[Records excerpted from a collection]
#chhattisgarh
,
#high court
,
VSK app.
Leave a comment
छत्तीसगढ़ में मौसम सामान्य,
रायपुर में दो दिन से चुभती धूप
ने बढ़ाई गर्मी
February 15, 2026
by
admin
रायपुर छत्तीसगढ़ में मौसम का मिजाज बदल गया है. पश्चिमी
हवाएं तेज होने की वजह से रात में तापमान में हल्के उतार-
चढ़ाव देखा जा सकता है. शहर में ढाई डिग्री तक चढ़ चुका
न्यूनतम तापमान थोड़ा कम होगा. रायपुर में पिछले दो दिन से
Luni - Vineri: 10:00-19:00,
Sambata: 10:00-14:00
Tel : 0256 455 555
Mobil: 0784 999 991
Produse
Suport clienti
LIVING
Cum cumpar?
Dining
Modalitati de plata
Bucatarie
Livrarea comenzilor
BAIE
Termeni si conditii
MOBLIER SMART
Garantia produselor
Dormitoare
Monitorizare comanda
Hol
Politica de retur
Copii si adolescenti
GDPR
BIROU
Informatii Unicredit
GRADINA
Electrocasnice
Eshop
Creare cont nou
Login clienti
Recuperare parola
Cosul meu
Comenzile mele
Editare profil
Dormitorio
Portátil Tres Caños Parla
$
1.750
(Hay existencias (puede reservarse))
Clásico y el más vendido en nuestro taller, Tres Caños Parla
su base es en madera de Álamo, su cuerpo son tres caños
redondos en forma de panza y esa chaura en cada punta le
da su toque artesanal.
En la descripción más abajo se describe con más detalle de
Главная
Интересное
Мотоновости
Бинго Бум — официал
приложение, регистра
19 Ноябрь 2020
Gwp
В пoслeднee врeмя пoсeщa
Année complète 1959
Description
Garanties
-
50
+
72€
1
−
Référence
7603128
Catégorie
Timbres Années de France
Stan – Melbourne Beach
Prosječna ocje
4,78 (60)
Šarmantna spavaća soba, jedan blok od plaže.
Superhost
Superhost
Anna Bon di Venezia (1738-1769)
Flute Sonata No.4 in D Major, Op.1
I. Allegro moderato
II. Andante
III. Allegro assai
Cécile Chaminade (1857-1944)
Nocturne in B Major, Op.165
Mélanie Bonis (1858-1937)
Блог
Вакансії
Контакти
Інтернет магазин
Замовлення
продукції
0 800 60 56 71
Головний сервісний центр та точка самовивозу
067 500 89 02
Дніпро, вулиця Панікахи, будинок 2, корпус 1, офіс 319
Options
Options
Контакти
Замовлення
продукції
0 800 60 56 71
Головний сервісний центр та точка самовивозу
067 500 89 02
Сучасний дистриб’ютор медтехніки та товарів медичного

_Problem_: From the line containing "Nocturne in B Major, Op.165" to the final line of the data above, transcribe every line exactly and nothing more.

_Answer box_:
Nocturne in B Major, Op.165
Mélanie Bonis (1858-1937)
Блог
Вакансії
Контакти
Інтернет магазин
Замовлення
продукції
0 800 60 56 71
Головний сервісний центр та точка самовивозу
067 500 89 02
Дніпро, вулиця Панікахи, будинок 2, корпус 1, офіс 319
Options
Options
Контакти
Замовлення
продукції
0 800 60 56 71
Головний сервісний центр та точка самовивозу
067 500 89 02
Сучасний дистриб’ютор медтехніки та товарів медичного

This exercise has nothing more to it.